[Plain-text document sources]
*** Begin section ***

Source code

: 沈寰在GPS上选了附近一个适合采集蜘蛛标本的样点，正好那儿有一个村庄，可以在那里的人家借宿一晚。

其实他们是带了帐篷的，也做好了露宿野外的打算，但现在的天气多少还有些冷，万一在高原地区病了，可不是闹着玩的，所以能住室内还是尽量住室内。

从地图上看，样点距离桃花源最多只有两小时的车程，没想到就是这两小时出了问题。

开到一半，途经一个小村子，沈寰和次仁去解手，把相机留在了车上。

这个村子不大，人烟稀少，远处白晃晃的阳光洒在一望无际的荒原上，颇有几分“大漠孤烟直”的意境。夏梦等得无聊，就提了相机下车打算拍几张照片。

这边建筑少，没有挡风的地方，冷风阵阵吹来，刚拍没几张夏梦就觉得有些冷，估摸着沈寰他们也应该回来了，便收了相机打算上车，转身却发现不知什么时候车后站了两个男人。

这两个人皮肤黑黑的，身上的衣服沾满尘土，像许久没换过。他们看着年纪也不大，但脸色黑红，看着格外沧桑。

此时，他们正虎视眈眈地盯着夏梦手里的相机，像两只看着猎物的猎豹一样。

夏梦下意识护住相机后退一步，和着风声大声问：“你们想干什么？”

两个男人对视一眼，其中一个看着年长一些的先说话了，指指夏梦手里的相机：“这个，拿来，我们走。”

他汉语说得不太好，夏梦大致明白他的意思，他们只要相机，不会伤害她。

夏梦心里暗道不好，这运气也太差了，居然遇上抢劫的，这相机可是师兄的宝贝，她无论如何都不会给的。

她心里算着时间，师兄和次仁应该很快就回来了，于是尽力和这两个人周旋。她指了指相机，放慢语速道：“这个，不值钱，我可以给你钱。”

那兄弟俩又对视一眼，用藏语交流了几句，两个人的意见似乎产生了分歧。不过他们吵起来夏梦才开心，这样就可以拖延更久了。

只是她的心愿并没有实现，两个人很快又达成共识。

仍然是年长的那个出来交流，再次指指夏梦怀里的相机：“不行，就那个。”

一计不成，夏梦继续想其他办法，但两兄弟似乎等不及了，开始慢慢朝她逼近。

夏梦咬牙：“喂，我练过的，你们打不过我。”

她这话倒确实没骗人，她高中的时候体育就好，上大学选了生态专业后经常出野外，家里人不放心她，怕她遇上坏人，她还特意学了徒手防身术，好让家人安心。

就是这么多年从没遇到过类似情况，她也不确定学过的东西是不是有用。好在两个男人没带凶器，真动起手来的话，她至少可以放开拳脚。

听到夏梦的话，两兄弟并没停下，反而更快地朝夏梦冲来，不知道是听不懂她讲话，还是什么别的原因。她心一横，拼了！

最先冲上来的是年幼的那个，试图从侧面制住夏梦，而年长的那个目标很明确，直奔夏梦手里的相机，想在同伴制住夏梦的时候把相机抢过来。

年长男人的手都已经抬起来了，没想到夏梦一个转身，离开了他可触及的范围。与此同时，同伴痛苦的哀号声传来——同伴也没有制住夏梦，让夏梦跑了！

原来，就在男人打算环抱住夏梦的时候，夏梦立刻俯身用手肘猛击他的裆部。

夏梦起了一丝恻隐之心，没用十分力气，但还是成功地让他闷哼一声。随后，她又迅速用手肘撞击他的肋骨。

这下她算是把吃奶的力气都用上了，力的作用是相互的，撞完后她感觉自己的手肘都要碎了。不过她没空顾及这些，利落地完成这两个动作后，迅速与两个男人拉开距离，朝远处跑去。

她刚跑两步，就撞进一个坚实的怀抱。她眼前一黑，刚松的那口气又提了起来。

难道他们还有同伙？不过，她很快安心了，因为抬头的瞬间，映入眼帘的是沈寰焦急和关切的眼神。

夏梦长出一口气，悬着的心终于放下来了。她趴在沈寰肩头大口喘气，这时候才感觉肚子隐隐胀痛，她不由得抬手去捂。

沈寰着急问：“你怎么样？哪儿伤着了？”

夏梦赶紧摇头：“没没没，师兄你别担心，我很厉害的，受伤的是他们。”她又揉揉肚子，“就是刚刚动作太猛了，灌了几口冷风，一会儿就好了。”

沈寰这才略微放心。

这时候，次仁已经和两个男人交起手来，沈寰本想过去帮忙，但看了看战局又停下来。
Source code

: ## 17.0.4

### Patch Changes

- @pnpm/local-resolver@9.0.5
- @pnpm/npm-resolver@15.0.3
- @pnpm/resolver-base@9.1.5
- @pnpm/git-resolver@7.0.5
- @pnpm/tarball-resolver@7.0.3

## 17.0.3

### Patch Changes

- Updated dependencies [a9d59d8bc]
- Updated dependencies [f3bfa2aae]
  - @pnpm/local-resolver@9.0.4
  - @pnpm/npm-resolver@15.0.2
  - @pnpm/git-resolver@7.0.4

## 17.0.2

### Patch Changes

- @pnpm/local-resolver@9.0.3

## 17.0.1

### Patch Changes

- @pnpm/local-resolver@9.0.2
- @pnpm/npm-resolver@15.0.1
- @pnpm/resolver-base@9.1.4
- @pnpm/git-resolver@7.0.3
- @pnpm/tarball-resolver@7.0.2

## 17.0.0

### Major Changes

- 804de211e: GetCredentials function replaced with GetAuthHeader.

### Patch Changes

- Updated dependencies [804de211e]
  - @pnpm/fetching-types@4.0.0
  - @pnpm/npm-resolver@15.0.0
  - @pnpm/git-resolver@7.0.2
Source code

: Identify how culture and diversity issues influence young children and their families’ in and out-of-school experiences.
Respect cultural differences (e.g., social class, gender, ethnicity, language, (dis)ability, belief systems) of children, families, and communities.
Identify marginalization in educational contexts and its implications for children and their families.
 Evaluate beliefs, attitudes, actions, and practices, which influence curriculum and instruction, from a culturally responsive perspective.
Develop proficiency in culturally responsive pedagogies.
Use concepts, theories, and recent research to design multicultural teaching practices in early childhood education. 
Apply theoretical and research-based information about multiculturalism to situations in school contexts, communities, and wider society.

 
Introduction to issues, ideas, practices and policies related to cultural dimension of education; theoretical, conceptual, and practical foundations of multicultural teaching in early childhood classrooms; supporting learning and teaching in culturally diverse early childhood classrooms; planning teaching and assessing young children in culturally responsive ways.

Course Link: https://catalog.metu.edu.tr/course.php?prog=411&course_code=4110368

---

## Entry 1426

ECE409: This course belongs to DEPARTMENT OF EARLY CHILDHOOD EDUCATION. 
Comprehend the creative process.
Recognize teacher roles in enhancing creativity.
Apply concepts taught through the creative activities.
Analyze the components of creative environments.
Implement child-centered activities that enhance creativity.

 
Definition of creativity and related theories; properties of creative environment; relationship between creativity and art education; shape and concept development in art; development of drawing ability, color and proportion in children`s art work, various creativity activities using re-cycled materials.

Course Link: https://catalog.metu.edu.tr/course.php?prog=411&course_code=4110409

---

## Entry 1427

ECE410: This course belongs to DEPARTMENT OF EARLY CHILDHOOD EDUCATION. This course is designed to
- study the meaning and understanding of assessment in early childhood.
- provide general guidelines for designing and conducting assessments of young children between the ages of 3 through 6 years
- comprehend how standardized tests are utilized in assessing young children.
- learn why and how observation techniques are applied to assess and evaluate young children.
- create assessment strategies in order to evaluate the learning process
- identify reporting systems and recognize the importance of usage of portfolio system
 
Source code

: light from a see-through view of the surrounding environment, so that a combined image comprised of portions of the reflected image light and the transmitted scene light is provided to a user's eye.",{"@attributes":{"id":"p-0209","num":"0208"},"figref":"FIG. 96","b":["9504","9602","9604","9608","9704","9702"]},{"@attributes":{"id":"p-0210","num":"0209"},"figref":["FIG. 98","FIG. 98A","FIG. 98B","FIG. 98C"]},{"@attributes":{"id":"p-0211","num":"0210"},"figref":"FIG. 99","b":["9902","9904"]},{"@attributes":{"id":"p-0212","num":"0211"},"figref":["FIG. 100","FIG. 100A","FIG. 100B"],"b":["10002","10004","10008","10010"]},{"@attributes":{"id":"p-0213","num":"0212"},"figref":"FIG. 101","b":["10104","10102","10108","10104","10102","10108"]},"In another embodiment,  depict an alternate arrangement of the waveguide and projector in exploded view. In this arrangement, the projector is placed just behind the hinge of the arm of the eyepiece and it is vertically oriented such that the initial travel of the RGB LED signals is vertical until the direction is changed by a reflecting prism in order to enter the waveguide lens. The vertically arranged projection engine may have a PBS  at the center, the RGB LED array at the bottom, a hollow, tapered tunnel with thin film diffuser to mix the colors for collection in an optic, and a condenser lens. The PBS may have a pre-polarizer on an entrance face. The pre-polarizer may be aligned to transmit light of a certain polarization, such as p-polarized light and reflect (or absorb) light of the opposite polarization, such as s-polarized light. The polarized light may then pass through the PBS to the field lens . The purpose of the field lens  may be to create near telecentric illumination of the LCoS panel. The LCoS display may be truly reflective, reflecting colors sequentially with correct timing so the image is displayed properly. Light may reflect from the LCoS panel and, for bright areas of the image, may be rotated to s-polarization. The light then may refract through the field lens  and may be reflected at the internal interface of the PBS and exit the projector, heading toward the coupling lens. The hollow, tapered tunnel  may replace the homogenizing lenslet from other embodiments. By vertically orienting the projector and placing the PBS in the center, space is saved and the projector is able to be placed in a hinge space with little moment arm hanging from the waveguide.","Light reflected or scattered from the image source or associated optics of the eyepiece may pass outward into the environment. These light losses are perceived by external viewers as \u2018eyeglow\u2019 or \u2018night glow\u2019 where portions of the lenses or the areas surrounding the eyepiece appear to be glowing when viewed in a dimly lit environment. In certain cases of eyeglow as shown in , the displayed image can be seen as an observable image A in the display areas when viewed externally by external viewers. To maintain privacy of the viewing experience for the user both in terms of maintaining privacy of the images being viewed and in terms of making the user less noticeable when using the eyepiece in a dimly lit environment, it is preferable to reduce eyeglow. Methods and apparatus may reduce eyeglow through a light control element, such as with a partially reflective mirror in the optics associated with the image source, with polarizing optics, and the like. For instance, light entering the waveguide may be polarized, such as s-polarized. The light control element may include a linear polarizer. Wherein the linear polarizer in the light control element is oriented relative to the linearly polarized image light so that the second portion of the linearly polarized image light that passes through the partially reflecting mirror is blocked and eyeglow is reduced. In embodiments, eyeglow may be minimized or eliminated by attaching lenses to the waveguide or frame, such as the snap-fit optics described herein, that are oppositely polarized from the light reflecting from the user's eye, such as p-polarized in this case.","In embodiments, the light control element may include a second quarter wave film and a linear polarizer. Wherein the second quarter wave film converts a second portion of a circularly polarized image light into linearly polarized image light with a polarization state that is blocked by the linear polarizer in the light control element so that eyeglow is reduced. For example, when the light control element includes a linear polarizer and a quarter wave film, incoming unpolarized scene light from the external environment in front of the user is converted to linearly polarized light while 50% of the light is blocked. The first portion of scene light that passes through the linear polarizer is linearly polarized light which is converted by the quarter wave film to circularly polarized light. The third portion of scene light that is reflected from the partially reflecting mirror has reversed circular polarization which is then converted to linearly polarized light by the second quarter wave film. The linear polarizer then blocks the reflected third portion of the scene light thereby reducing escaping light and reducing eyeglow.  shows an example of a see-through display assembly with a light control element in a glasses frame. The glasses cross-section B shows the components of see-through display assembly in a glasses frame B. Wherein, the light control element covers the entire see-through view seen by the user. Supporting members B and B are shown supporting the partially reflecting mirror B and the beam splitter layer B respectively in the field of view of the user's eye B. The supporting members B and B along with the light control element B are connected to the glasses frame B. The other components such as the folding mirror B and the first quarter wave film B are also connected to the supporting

*** End section ***

» **WORK TASK**
Above are the records. Copy every line in them holding "https".

» **RESPONSE FOR THIS EXERCISE**
Course Link: https://catalog.metu.edu.tr/course.php?prog=411&course_code=4110368
Course Link: https://catalog.metu.edu.tr/course.php?prog=411&course_code=4110409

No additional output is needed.